EXERCISE INPUTS:
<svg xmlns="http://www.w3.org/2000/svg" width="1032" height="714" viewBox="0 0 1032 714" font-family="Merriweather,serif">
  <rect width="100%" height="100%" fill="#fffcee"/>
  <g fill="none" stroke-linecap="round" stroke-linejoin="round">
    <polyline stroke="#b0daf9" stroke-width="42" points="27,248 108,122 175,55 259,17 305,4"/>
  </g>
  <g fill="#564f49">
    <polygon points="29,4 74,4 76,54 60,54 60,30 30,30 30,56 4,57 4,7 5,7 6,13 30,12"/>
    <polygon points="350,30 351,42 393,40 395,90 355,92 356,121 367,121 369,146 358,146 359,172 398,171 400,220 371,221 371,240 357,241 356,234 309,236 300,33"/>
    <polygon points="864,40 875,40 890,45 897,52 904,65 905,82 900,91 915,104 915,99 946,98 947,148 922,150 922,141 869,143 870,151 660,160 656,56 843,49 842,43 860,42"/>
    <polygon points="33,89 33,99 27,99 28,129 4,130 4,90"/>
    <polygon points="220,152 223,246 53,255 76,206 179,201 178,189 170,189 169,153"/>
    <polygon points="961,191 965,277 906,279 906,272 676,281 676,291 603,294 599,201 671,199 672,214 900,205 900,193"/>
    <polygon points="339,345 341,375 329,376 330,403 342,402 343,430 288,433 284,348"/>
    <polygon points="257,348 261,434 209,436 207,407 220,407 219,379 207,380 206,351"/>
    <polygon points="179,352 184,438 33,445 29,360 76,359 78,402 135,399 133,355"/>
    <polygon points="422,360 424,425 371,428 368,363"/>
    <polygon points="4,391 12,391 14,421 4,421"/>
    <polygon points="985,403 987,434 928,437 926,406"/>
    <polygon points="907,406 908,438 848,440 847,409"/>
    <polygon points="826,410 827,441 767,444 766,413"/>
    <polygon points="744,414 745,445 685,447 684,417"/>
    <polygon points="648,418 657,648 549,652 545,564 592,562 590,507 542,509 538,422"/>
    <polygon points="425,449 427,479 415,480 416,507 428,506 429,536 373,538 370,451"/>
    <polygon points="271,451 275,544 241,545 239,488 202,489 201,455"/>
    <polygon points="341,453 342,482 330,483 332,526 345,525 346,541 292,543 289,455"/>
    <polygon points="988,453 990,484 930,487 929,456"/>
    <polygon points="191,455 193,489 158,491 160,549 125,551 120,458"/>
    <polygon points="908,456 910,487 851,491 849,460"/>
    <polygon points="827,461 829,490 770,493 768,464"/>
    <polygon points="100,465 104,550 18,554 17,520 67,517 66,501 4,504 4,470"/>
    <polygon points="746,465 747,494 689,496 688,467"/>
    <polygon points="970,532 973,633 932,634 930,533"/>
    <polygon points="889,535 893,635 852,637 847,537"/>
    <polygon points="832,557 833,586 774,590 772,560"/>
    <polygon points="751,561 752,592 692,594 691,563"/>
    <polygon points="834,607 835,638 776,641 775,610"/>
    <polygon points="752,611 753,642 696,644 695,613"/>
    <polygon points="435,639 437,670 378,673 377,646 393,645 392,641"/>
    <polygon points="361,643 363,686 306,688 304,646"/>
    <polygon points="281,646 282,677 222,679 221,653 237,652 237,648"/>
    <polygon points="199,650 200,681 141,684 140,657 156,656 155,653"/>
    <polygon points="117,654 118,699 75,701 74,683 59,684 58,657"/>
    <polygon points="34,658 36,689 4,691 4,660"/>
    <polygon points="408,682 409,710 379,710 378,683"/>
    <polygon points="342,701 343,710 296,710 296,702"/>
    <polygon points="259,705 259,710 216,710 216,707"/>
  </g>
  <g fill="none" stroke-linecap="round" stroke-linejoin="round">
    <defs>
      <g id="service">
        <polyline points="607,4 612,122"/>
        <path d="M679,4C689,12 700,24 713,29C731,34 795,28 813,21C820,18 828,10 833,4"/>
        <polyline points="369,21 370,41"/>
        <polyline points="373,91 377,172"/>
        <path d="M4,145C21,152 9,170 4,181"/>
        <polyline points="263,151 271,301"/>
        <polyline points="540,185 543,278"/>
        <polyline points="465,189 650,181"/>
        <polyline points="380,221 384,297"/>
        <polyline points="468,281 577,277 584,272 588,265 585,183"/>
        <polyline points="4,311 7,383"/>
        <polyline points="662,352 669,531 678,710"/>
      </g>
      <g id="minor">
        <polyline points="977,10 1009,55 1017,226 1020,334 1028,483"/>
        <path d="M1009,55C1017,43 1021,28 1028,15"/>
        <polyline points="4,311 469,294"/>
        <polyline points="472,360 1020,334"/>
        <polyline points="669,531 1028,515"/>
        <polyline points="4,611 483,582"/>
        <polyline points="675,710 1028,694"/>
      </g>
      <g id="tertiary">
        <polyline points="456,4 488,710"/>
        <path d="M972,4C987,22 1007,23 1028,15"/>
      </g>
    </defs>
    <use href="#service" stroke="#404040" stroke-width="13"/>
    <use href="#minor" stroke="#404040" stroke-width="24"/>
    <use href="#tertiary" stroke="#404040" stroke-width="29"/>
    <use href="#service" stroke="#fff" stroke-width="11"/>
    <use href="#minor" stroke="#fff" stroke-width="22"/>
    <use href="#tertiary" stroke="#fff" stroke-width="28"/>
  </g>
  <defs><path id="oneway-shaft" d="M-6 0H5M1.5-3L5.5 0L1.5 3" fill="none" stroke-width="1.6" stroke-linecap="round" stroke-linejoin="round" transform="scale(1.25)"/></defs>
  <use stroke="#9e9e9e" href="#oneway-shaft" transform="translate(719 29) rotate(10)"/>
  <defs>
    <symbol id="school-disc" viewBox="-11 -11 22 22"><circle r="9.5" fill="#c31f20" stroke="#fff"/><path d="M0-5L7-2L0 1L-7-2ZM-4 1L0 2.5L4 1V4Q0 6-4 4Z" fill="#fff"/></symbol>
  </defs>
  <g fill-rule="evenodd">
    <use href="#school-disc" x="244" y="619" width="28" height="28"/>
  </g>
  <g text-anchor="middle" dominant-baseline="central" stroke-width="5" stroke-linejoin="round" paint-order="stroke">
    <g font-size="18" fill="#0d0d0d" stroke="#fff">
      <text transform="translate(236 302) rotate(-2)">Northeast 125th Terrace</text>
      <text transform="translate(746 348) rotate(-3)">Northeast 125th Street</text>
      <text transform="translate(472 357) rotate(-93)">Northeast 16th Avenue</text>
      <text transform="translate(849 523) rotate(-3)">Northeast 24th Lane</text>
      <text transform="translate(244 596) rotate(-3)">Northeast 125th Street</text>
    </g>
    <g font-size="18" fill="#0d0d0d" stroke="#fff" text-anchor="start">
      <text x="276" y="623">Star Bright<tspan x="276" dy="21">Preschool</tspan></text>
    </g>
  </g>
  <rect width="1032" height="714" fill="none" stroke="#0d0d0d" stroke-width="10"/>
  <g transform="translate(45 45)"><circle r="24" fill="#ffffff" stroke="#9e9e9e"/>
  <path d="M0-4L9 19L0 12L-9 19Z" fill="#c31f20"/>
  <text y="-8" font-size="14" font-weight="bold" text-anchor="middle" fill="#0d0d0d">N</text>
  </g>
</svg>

EXERCISE GOAL: Return, from the material above, every line with the word "middle".

FINISHED TASK:
  <g text-anchor="middle" dominant-baseline="central" stroke-width="5" stroke-linejoin="round" paint-order="stroke">
  <text y="-8" font-size="14" font-weight="bold" text-anchor="middle" fill="#0d0d0d">N</text>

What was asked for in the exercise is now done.